Count the lines in the listing below that contain the string "Intervista", and give only the number.
──────── Records for this task ────────
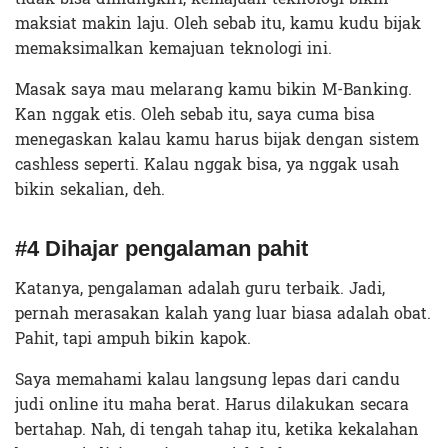
maksiat makin laju. Oleh sebab itu, kamu kudu bijak
memaksimalkan kemajuan teknologi ini.
Masak saya mau melarang kamu bikin M-Banking.
Kan nggak etis. Oleh sebab itu, saya cuma bisa
menegaskan kalau kamu harus bijak dengan sistem
cashless seperti. Kalau nggak bisa, ya nggak usah
bikin sekalian, deh.
#4 Dihajar pengalaman pahit
Katanya, pengalaman adalah guru terbaik. Jadi,
pernah merasakan kalah yang luar biasa adalah obat.
Pahit, tapi ampuh bikin kapok.
Saya memahami kalau langsung lepas dari candu
judi online itu maha berat. Harus dilakukan secara
bertahap. Nah, di tengah tahap itu, ketika kekalahan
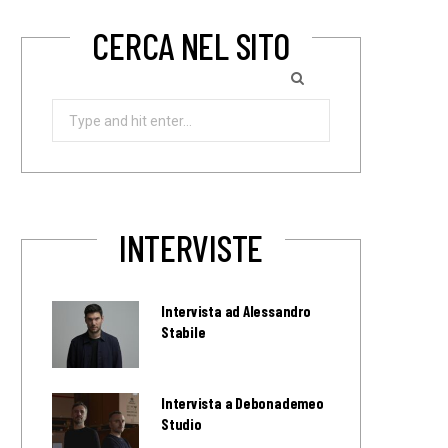
CERCA NEL SITO
Search
for:
INTERVISTE
Intervista ad Alessandro
Stabile
Intervista a Debonademeo
Studio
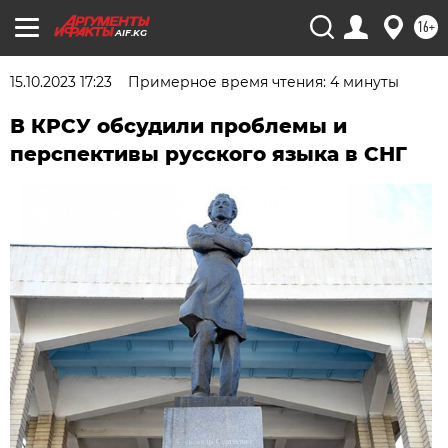
16+
AIF.KG
15.10.2023 17:23
Примерное время чтения: 4 минуты
В КРСУ обсудили проблемы и
перспективы русского языка в СНГ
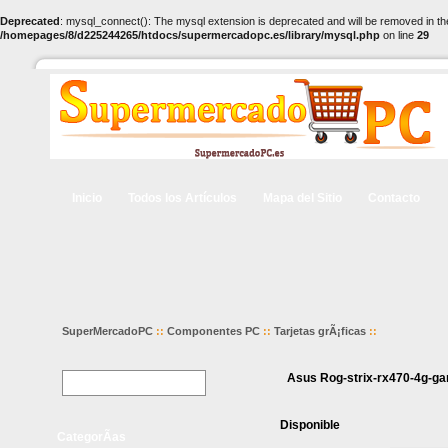
Deprecated
: mysql_connect(): The mysql extension is deprecated and will be removed in th
/homepages/8/d225244265/htdocs/supermercadopc.es/library/mysql.php
on line
29
Inicio
Todos los Artículos
Mapa del Sitio
Contacto
SuperMercadoPC
::
Componentes PC
::
Tarjetas grÃ¡ficas
::
Asus Rog-strix-rx470-4g-ga
Disponible
CategorÃ­as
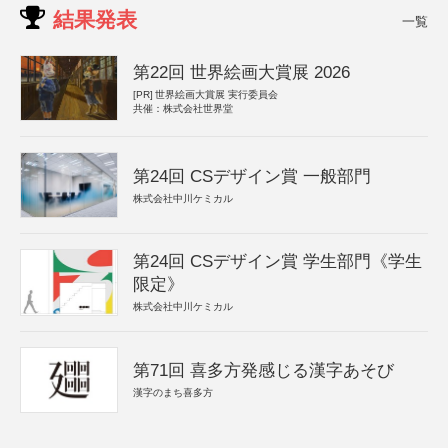
結果発表
一覧
第22回 世界絵画大賞展 2026
[PR]
世界絵画大賞展 実行委員会
共催：株式会社世界堂
第24回 CSデザイン賞 一般部門
株式会社中川ケミカル
第24回 CSデザイン賞 学生部門《学生
限定》
株式会社中川ケミカル
第71回 喜多方発感じる漢字あそび
漢字のまち喜多方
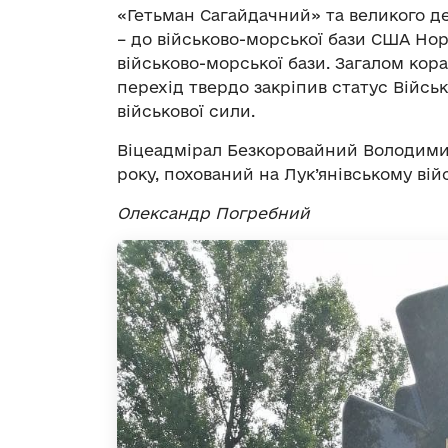
«Гетьман Сагайдачний» та великого 
– до військово-морської бази США Но
військово-морської бази. Загалом ко
перехід твердо закріпив статус Війсь
військової сили.
Віцеадмірал Безкоровайний Володимир
року, похований на Лук’янівському вій
Олександр Погребний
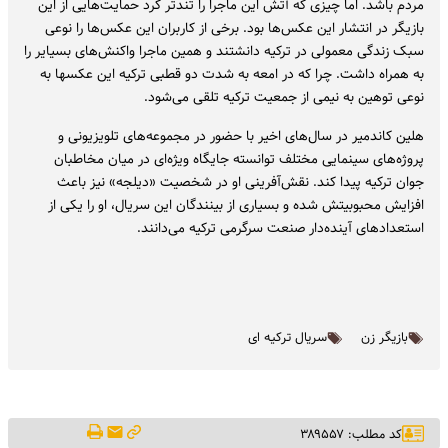
مردم باشد. اما چیزی که آتش این ماجرا را تندتر کرد حمایت‌هایی از این
بازیگر در انتشار این عکس‌ها بود. برخی از کاربران این عکس‌ها را نوعی
سبک زندگی معمولی در ترکیه دانشتند و همین ماجرا واکنش‌های بسیایر را
به همراه داشت. چرا که در امعه به شدت دو قطبی ترکیه این عکسها به
نوعی توهین به نیمی از جمعیت ترکیه تلقی می‌شود.
هلین کاندمیر در سال‌های اخیر با حضور در مجموعه‌های تلویزیونی و
پروژه‌های سینمایی مختلف توانسته جایگاه ویژه‌ای در میان مخاطبان
جوان ترکیه پیدا کند. نقش‌آفرینی او در شخصیت «دیلجه» نیز باعث
افزایش محبوبیتش شده و بسیاری از بینندگان این سریال، او را یکی از
استعدادهای آینده‌دار صنعت سرگرمی ترکیه می‌دانند.
بازیگر زن
سریال ترکیه ای
کد مطلب: ۳۸۹۵۵۷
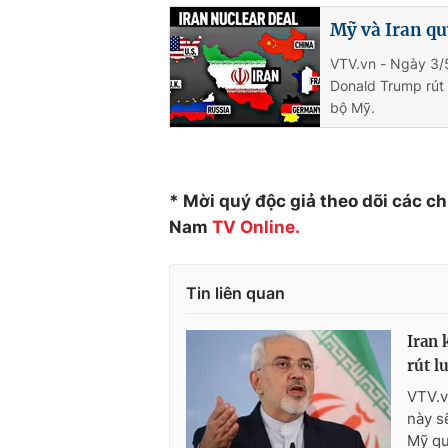
Mỹ và Iran q
VTV.vn - Ngày 3/5
Donald Trump rút 
bộ Mỹ.
* Mời quý độc giả theo dõi các c
Nam
TV Online.
Tin liên quan
Iran 
rút lu
VTV.vn
này s
Mỹ qu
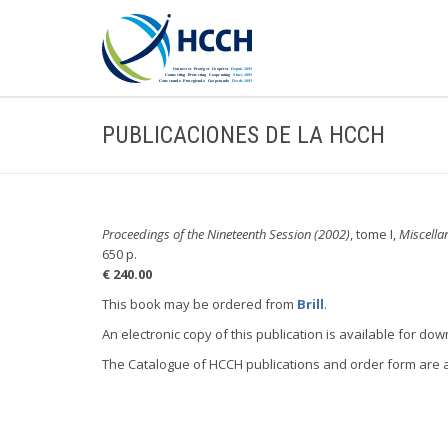
PUBLICACIONES DE LA HCCH
Proceedings of the Nineteenth Session (2002)
, tome I,
Miscella
650 p.
€ 240.00
This book may be ordered from
Brill
.
An electronic copy of this publication is available for do
The Catalogue of HCCH publications and order form are 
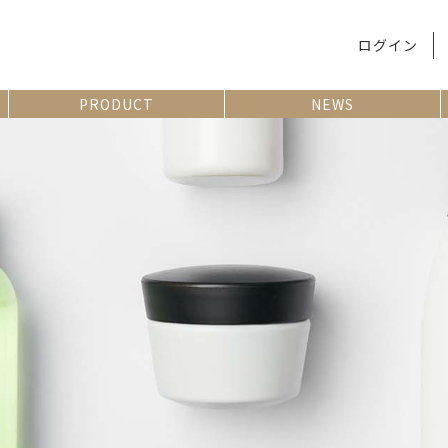
ログイン
PRODUCT
NEWS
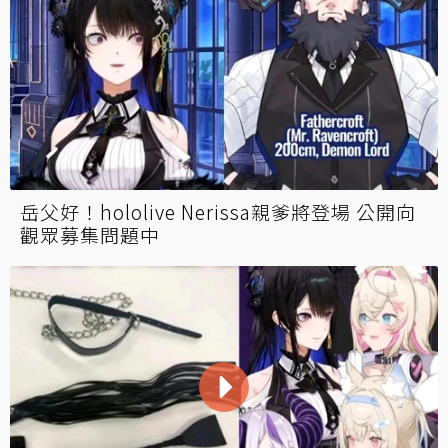
岳父好！hololive Nerissa親爹將登場 公開向
觀眾募集問題中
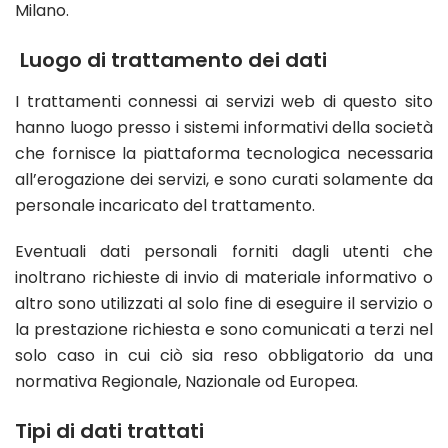
Milano.
Luogo di trattamento dei dati
I trattamenti connessi ai servizi web di questo sito
hanno luogo presso i sistemi informativi della società
che fornisce la piattaforma tecnologica necessaria
all’erogazione dei servizi, e sono curati solamente da
personale incaricato del trattamento.
Eventuali dati personali forniti dagli utenti che
inoltrano richieste di invio di materiale informativo o
altro sono utilizzati al solo fine di eseguire il servizio o
la prestazione richiesta e sono comunicati a terzi nel
solo caso in cui ciò sia reso obbligatorio da una
normativa Regionale, Nazionale od Europea.
Tipi di dati trattati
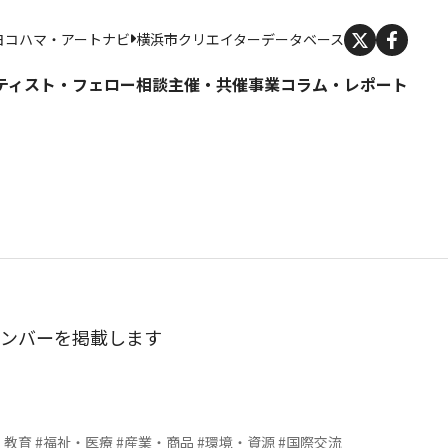
X
ヨコハマ・アートナビ
横浜市クリエイターデータベース
ティスト・フェロー
相談
主催・共催事業
コラム・レポート
ナンバーを掲載します
・教育
#福祉・医療
#産業・商品
#環境・資源
#国際交流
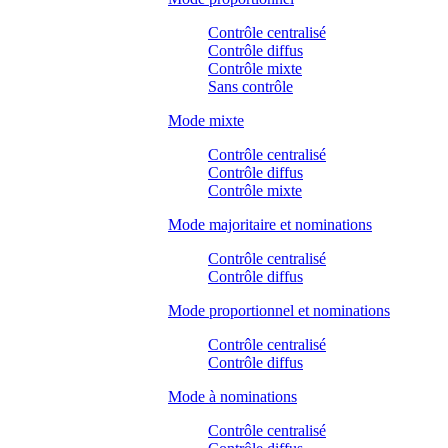
Contrôle centralisé
Contrôle diffus
Contrôle mixte
Sans contrôle
Mode mixte
Contrôle centralisé
Contrôle diffus
Contrôle mixte
Mode majoritaire et nominations
Contrôle centralisé
Contrôle diffus
Mode proportionnel et nominations
Contrôle centralisé
Contrôle diffus
Mode à nominations
Contrôle centralisé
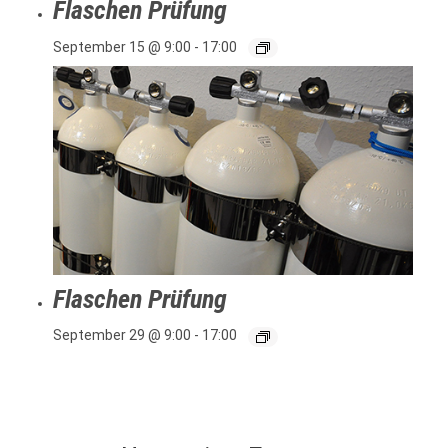
Flaschen Prüfung
September 15 @ 9:00
-
17:00
Flaschen Prüfung
September 29 @ 9:00
-
17:00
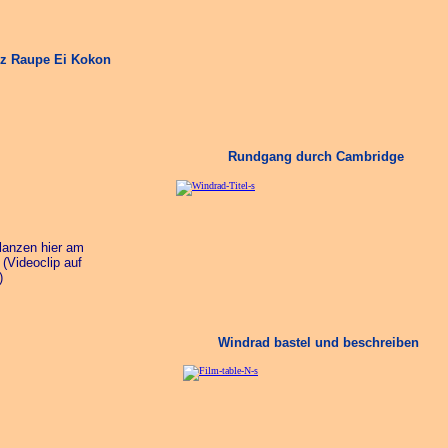
z Raupe Ei Kokon
Rundgang durch Cambridge
lanzen hier am
(Videoclip auf
)
Windrad bastel und beschreiben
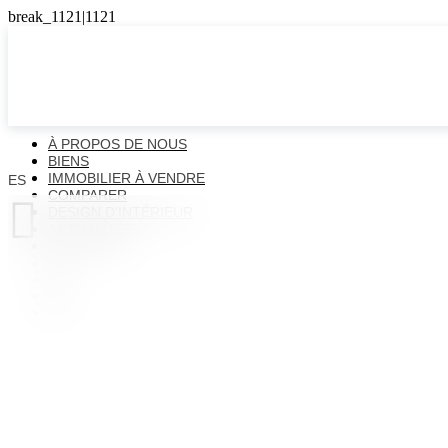
À PROPOS DE NOUS
BIENS
IMMOBILIER À VENDRE
ES
COMPARER

DESIGN D'INTÉRIEUR
ACTUALITÉS
CONTACTS
ES
EN
FR
UK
────────
__Answer space__
2